▸ **PROBLEM TO WORK ON**: In the passage about a first love, substitute "romance" for "love affair" and write out the section from "I'd do anything" to "a good drama.".

▸ **PASSAGE**:

——

My First Love, Part 1

I'd do anything to look spectacular for my first love. Anything...

Let’s get back to Lorna’s story. We’re nearly finished.

Of course it couldn’t last; we both knew it. The age difference was vast, so vast that I couldn’t count that high. Plus he was married…to Mémé, my grandmother. You’d think my love affair with Pépé would’ve made things awkward in our family, but it didn’t.

There weren't that many people to get upset over my love affair, unless you count some neighbors who loved a good drama.

  • Maybe I did a really good job of hiding my pre-adolescence adoration of the one and only man in my life from my grandmother, mother and sisters.
  • Maybe Mémé was happy just to have Pépé out of her hair and house.
  • Maybe Mom and my sisters just didn’t notice, because, when it came to Pépé, no one but me noticed.
  • Or maybe everyone noticed and thought the two of us were just misfits who fit together.

I didn’t care. Pépé was “The Man.” Indeed, he was “The Only Man.” With no father or brothers around when I was growing up, Pépé defined masculinity to me. I didn’t know at the age of 9 that I would be in search of a father figure most of my life, and I sure didn’t know that Pépé was my first catch on Lorna’s-Father-Figure-Hunt, but he was. And I was there for him: the one lone girl in a pool of estrogen who actually loved everything about him.

This hunky rodent was my real first love, but since he was a cartoon and a mouse, I couldn't take him seriously after I turned 6 or 7.

Nothing impure tainted our relationship. Our relationship was more like a dog and her master; not like a sugar daddy and his golden-haired gold-digger. He didn’t have any sugar to give and I wasn’t interested in gold–just all the magical adventures he took me on and the attention he gave me.

No, no, no, no, NO!

That's more like it. I was game for anything. So was he with me as his side-kick.

Before I tell you about our amazing adventures and all the “important” things only he could’ve or would’ve taught me, let me tell you a little about my Pépé.

My first love. Can you blame me?

——

▸ **DATASET EXCERPTS**:
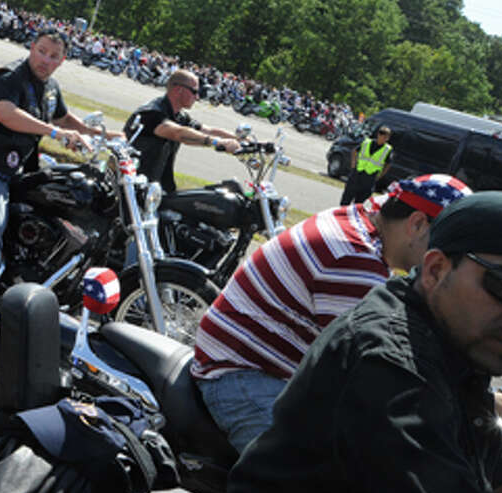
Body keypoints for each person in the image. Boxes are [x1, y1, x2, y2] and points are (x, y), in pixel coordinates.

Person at [226, 190, 502, 493]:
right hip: (240, 374)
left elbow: (490, 461)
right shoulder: (392, 365)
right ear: (436, 270)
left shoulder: (460, 336)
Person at [192, 174, 471, 453]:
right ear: (417, 223)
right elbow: (373, 365)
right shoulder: (355, 257)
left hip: (258, 362)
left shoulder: (356, 220)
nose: (447, 261)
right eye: (448, 247)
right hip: (243, 377)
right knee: (307, 484)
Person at [0, 28, 123, 336]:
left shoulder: (49, 86)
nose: (46, 60)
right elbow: (7, 114)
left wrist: (104, 136)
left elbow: (62, 117)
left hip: (16, 168)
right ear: (32, 48)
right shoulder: (9, 78)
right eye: (42, 51)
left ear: (62, 61)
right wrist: (56, 135)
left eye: (53, 56)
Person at [123, 69, 240, 194]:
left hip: (159, 188)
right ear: (179, 89)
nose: (197, 97)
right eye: (194, 91)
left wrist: (243, 140)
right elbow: (177, 133)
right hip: (134, 188)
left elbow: (208, 130)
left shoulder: (179, 116)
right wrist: (216, 142)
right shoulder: (151, 113)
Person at [340, 124, 392, 206]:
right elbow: (354, 151)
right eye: (383, 136)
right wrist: (353, 165)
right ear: (378, 135)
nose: (384, 139)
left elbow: (388, 164)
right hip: (357, 172)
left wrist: (380, 176)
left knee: (359, 202)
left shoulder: (387, 149)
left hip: (370, 176)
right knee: (347, 197)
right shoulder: (367, 142)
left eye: (386, 137)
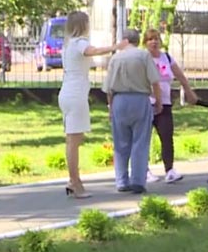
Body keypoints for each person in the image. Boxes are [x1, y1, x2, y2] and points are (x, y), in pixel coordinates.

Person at [57, 11, 124, 198]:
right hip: (76, 94)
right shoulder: (79, 43)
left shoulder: (68, 44)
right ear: (83, 25)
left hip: (68, 92)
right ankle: (75, 182)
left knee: (72, 140)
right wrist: (116, 47)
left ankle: (74, 180)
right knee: (74, 141)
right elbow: (92, 51)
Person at [103, 28, 161, 193]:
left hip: (119, 100)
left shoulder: (115, 58)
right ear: (137, 40)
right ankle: (138, 181)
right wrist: (157, 101)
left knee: (120, 143)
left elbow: (109, 88)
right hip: (140, 99)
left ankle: (121, 181)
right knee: (140, 142)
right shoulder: (143, 56)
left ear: (125, 40)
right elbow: (155, 81)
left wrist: (110, 107)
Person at [143, 28, 197, 183]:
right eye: (150, 39)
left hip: (165, 103)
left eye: (156, 39)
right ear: (145, 43)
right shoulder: (143, 58)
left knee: (166, 136)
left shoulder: (166, 57)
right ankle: (144, 170)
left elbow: (180, 76)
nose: (154, 42)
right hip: (147, 103)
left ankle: (170, 170)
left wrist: (188, 91)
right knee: (144, 138)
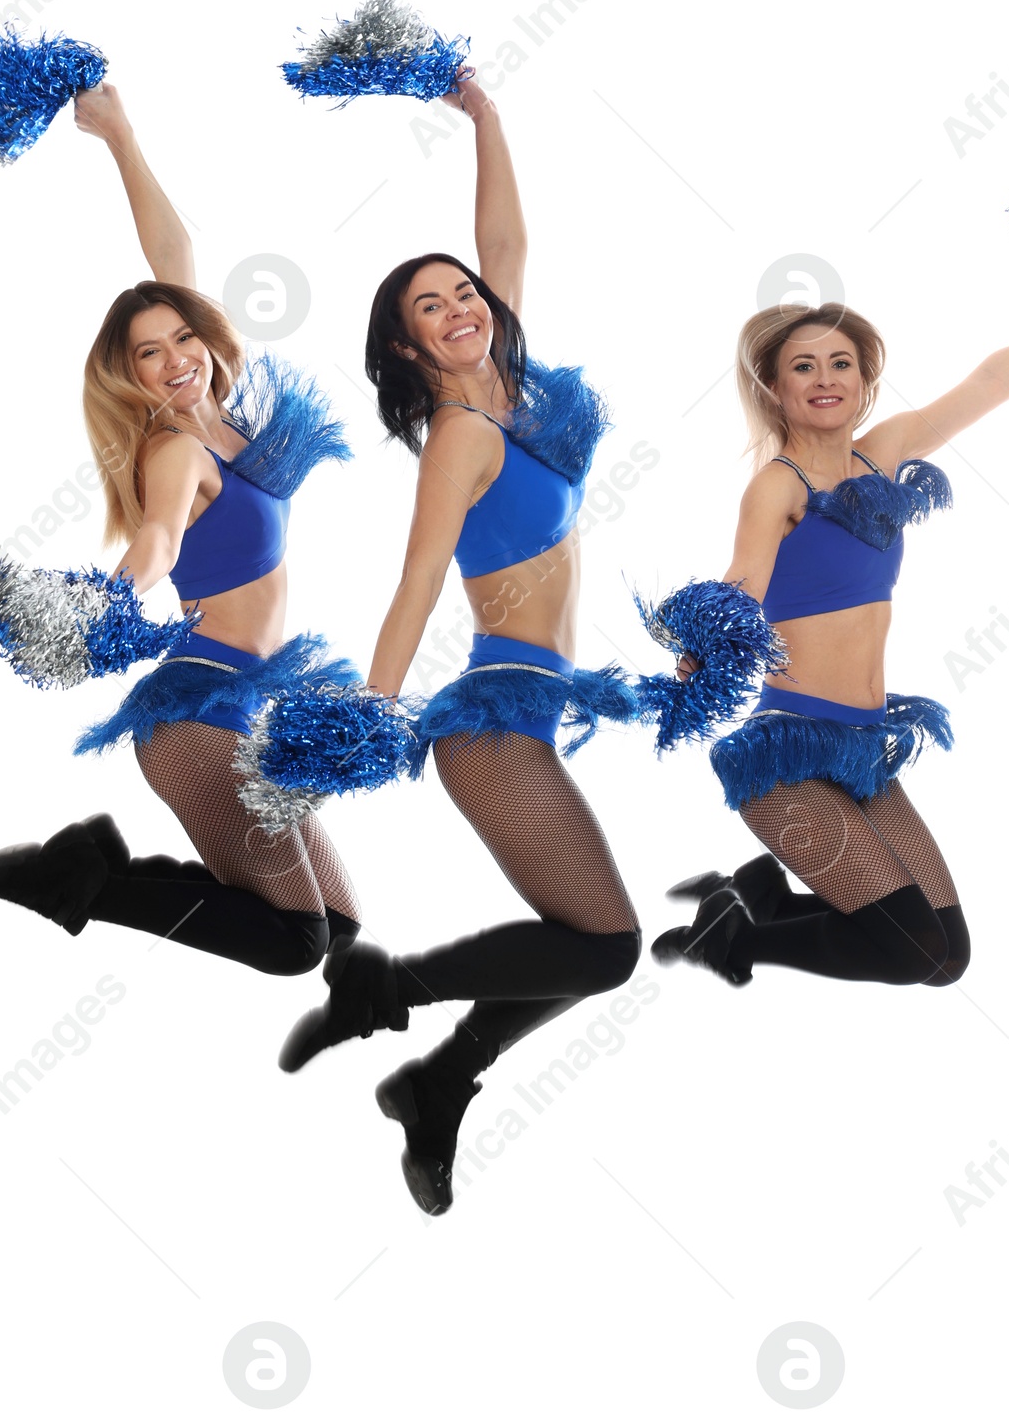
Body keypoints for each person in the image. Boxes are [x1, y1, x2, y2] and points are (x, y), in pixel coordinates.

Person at [277, 71, 642, 1215]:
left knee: (584, 944)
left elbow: (503, 241)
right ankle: (391, 995)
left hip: (536, 710)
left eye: (460, 294)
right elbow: (416, 582)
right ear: (406, 346)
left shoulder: (516, 388)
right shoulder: (459, 433)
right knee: (607, 947)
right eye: (427, 308)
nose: (458, 308)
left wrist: (484, 117)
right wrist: (371, 715)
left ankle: (436, 1084)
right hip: (490, 722)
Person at [0, 82, 362, 976]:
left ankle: (99, 863)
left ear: (209, 340)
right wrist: (113, 596)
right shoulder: (176, 449)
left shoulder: (234, 425)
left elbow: (174, 255)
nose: (174, 360)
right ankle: (75, 881)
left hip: (251, 701)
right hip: (198, 710)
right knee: (297, 945)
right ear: (131, 374)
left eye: (183, 339)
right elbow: (161, 543)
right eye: (149, 353)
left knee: (341, 928)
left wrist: (119, 133)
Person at [654, 274, 1009, 988]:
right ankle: (731, 935)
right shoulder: (777, 485)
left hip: (864, 750)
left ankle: (761, 898)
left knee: (947, 958)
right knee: (912, 951)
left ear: (865, 381)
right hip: (791, 758)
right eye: (803, 366)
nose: (825, 378)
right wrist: (705, 645)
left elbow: (990, 383)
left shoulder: (884, 450)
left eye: (841, 363)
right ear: (775, 388)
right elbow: (742, 582)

——

▸ **ANSWER AREA**:
I'd do anything to look spectacular for my first love. Anything...

Let’s get back to Lorna’s story. We’re nearly finished.

Of course it couldn’t last; we both knew it. The age difference was vast, so vast that I couldn’t count that high. Plus he was married…to Mémé, my grandmother. You’d think my romance with Pépé would’ve made things awkward in our family, but it didn’t.

There weren't that many people to get upset over my romance, unless you count some neighbors who loved a good drama.